Posted: Tue Sep 25, 2018 11:36 am
by Brent
Once upon a time I contacted Alonzo Gaskill to try and sort out some issues with him. Not very helpful; in fact he insulted me with “How could you grow up in the SF Bay Area in the 70s/80s and NOT know Joseph Smith was a polygamist?” Gaskill Gaslighted me! No problem he’s deeply, deeply invested in the system and I understand he has to somehow reconcile things to himself. As the conversation went on my wife joined in and I pressed on him for a binary answer (yes or no) to this question:

“Will I, as a resigned member, be with my Spouse on the other side?”

After some heeing and hawing he came up with, “I just believe that there must be some mechanism to keep you two together.” Which wasn’t a yes or no but a simple surrender to the idea that a loving God wouldn’t separate us from our loved ones. He refused to say yes or no because (I believe) he’s a good, loving, Christian man.

Binary answers are brutal to members. They leave no room for feelings. It’s yes or no. For example if you’re discussing worthiness issues you can draw the line at: “Should middle-aged men be asking underage girls if they masturbate?” Yes or No? No spin, no “buts”, or “you need to understand” just yes or no.

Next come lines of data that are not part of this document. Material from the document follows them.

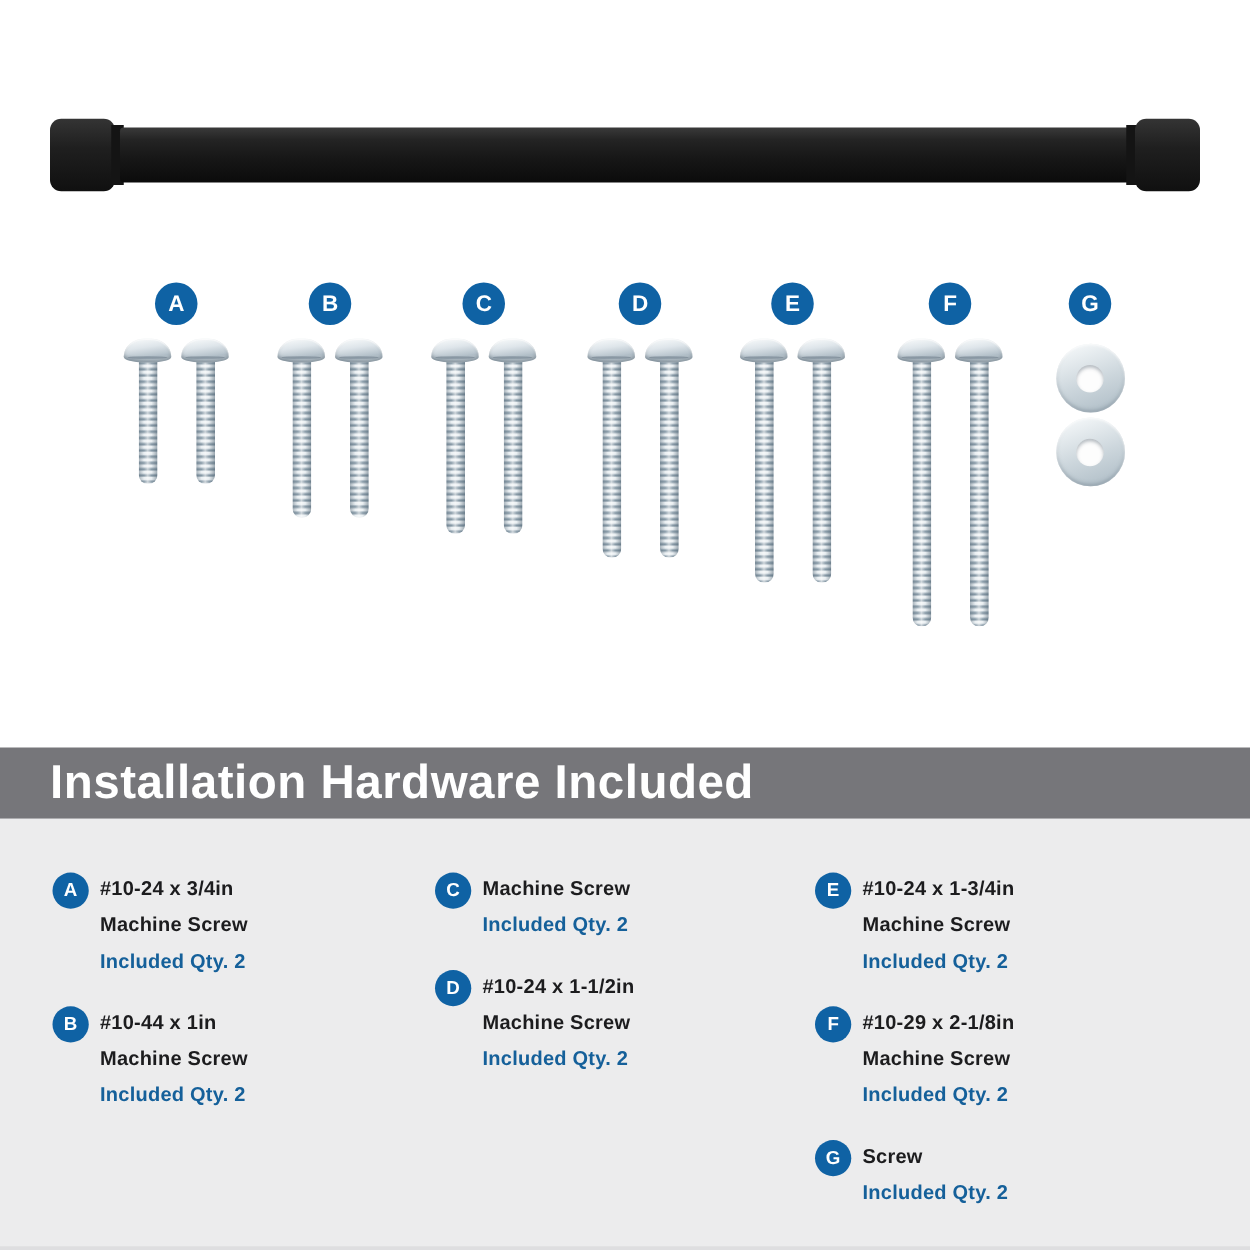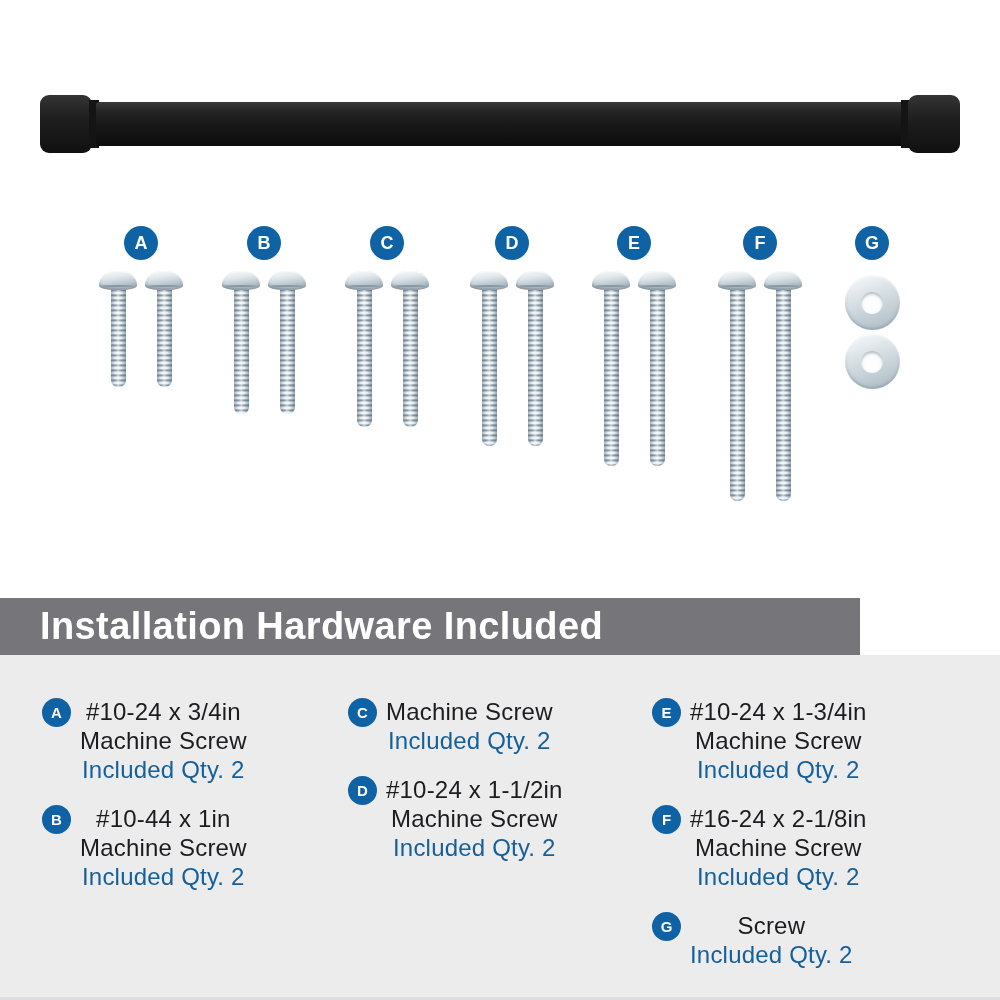"Installation Hardware Included" .band { width: 860px -> 1000px }
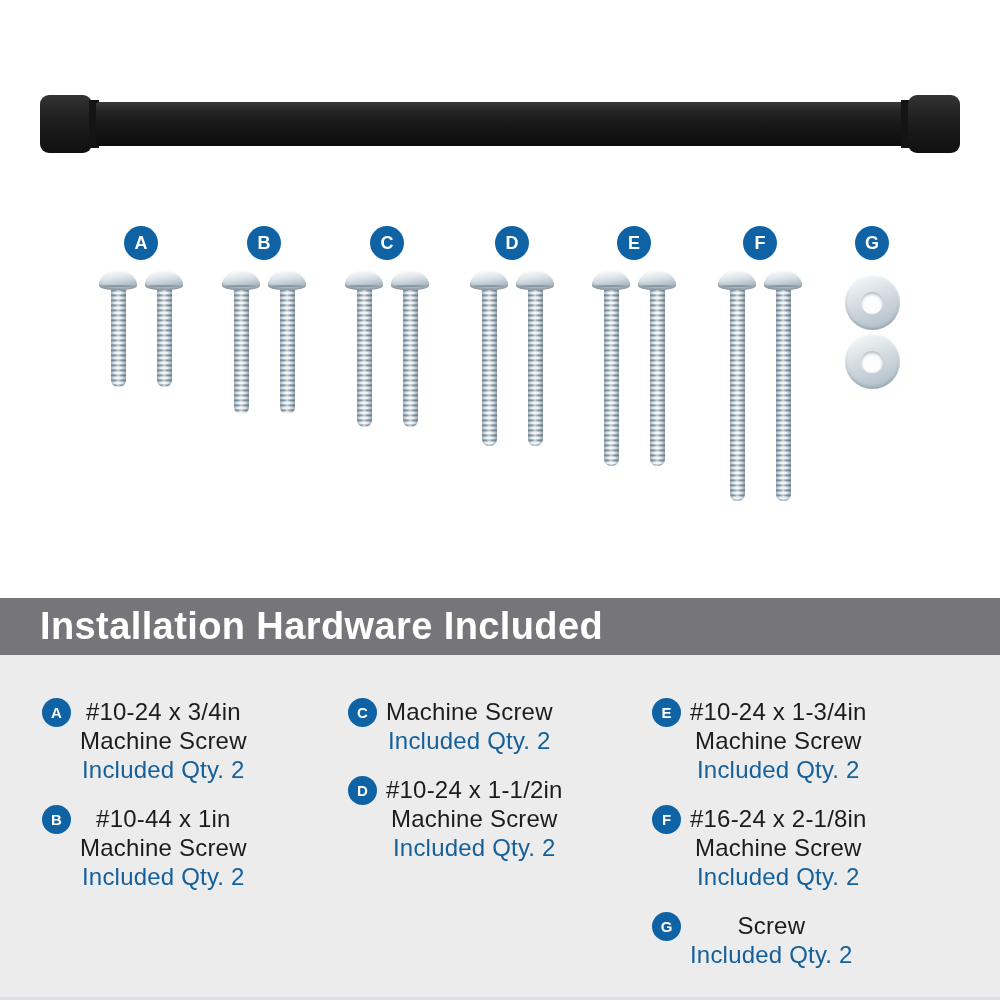"#10-24 x 3/4in" .entry-text { font-size: 24px -> 16px; font-weight: normal -> bold; text-align: center -> none }
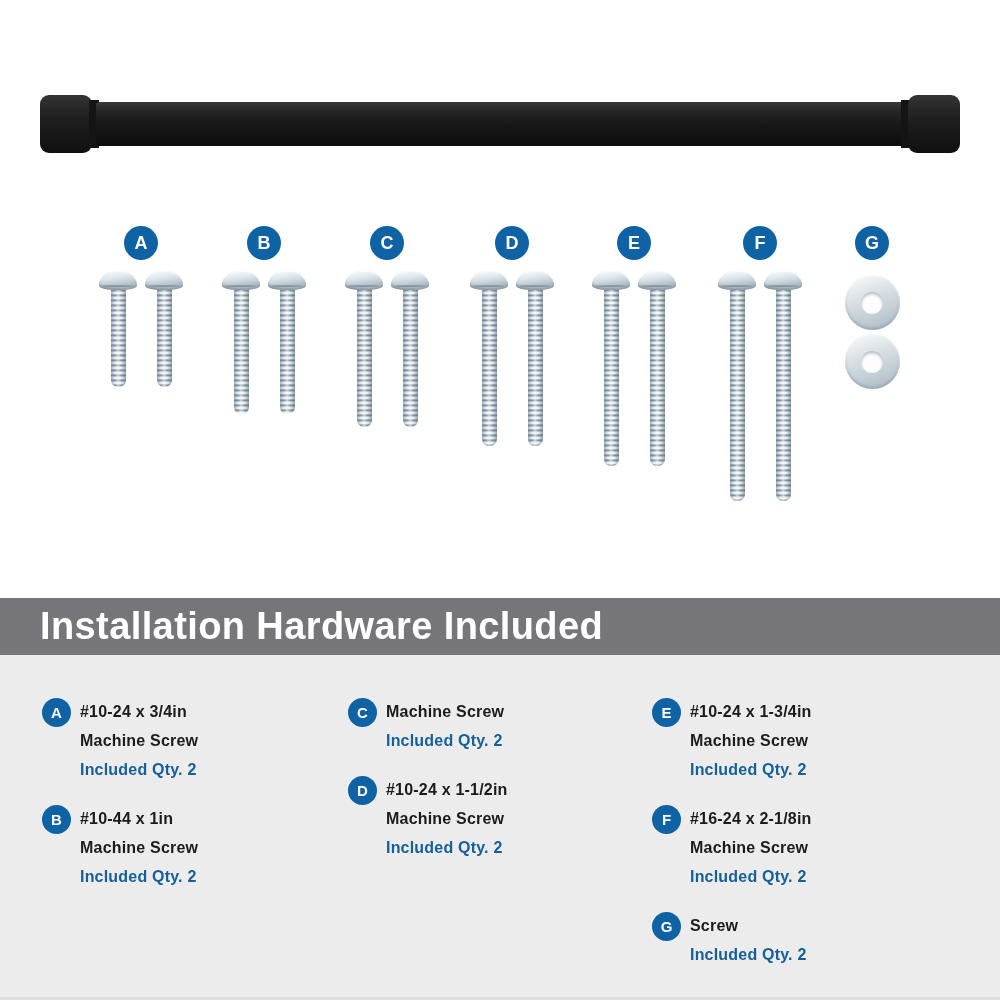"#16-24 x 2-1/8in" div { text: 16-24 -> 10-29 }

Binary questions. They’re a bitch but they make you take a side.

Re: Binary Questions

Posted: Tue Sep 25, 2018 12:03 pm
by IT_Veteran
Thank you for pointing this out. I think I've been conditioned, not just in the church, to ask open-ended questions to get at the reasons someone believes something. Binary questions in an interview setting, for example, would do no good whatsoever.

In this circumstance though, I think it not only requires someone to take a stand but to better understand their own thinking behind that position. I love it.

Re: Binary Questions

Posted: Tue Sep 25, 2018 12:49 pm
by Reuben
If someone did that to me, I would insist that my answer is provisional and that I get a chance to clarify my precise stance afterward, on giving a degree of confidence rather than a yes/no, or on giving what I think is the relevant context.

Let's make it abstract. Suppose you think negative numbers are bad in response to "How much froozle?" and the more negative, the worse. I think the correct answer is definitely -0.1. But you insist that I only answer the question, "Is froozle negative? Yes or no?"

I'm not going to answer that question unless you let me clarify afterward, or ask me multiple questions to find out what I really think about froozle.

Or maybe you don't think in terms of an amount at all, but in terms of "froobed." "Is it froobed? Yes or no?" you say. Now I have to translate, and information gets lost. Maybe I think you would think it's froobed if froozle is positive. So I say "45%" and that's the best answer I can give - and it relies on a guess about what you think.

Maybe I think the answer to your question is highly context-dependent, but you think it's absolute. I think froozle should be -0.1 on weekdays, but 2.3 on weekends. What I think is a function of the day of the week but you want me to answer with the sign of a single value. What can I possibly do with "Is froozle negative? Yes or no?" besides answering "Sometimes"?

I guess what I'm getting at is that there are good reasons to not answer a binary question directly.

Don't get me wrong: there are plenty of bad reasons. I think human beings, apologists in particular, too often let the possible universes that underlie their explanations mix together in their heads, and that pinning them down on one can be a good way to keep those universes properly separated. I think they know at some level that they do this, and that it accounts for a lot of wishy-washy answers to direct questions.